Deploying large numbers of low-cost satellites will not offset those advantages, he said.
Instead, Loverro offered vague plans for countering the threat. “A
space offset strategy must employ a diverse set of resilience measures
that complicate the technical, political, and force structure calculus
of our adversaries, by arraying a complex set of responses, with few
overlapping vulnerabilities and a combination of known and ambiguous
elements,” he said.
Frank Calvelli, deputy director of the National Reconnaissance
Office, the spy agency that builds and operates strategic intelligence
and reconnaissance satellites, said a resurgent Russia and aggressive
China are among several current national security threats.
Calvelli revealed that the agency in October launched a new satellite that carried 13 smaller “CubeSats.”
“The NRO sponsored nine of the CubeSats while the National
Aeronautics and Space Administration sponsored the remaining four,”
Calvelli said.

━━━━━━━━━━━━━━━━

Required action 1:
Answer these questions using the passage on space threats:
(a) What position does Frank Calvelli hold?
(b) In what month did the agency launch the new satellite?
(c) How many of the CubeSats did NASA sponsor?
Required action 2:
Copy word for word the part of the passage on space threats between "Frank Calvelli, deputy" and "Calvelli said.", inclusive.
The items have nothing to do with this.

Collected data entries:
━━━━━━━━━━━━━━━━

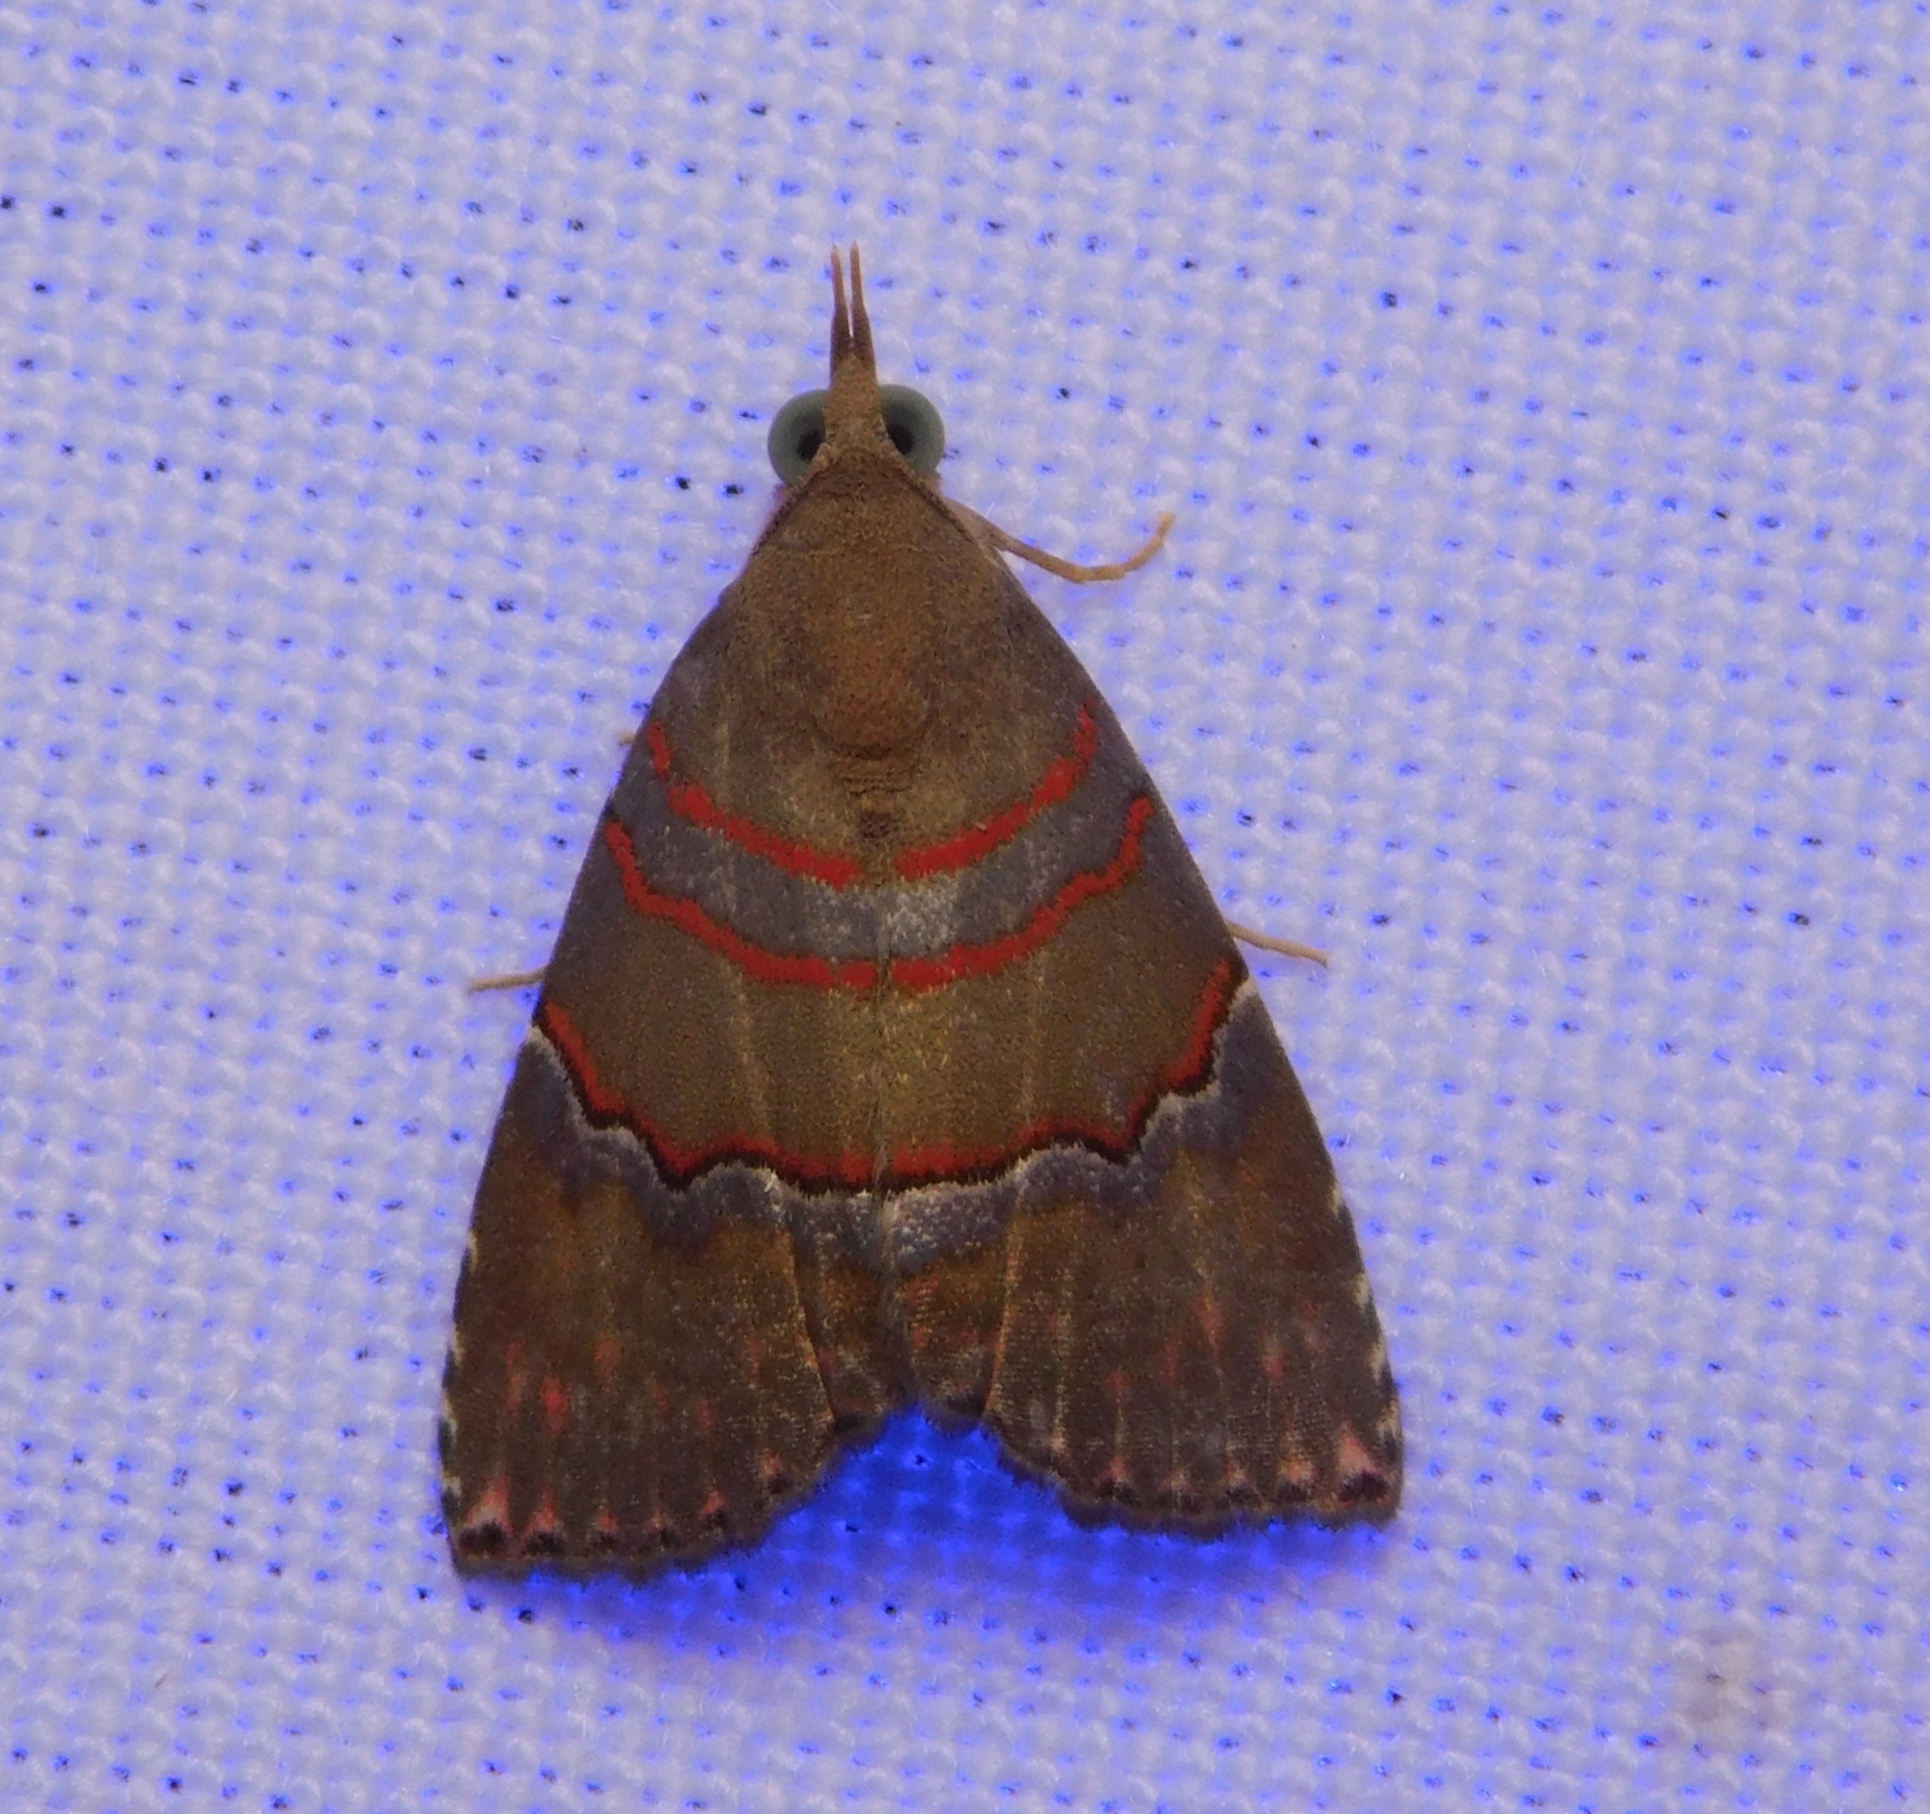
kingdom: Animalia
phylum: Arthropoda
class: Insecta
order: Lepidoptera
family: Erebidae
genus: Nolasena
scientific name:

━━━━━━━━━━━━━━━━

Task result 1:
(a) Deputy director of the National Reconnaissance Office
(b) October
(c) Four

Task result 2:
Frank Calvelli, deputy director of the National Reconnaissance
Office, the spy agency that builds and operates strategic intelligence
and reconnaissance satellites, said a resurgent Russia and aggressive
China are among several current national security threats.
Calvelli revealed that the agency in October launched a new satellite that carried 13 smaller “CubeSats.”
“The NRO sponsored nine of the CubeSats while the National
Aeronautics and Space Administration sponsored the remaining four,”
Calvelli said.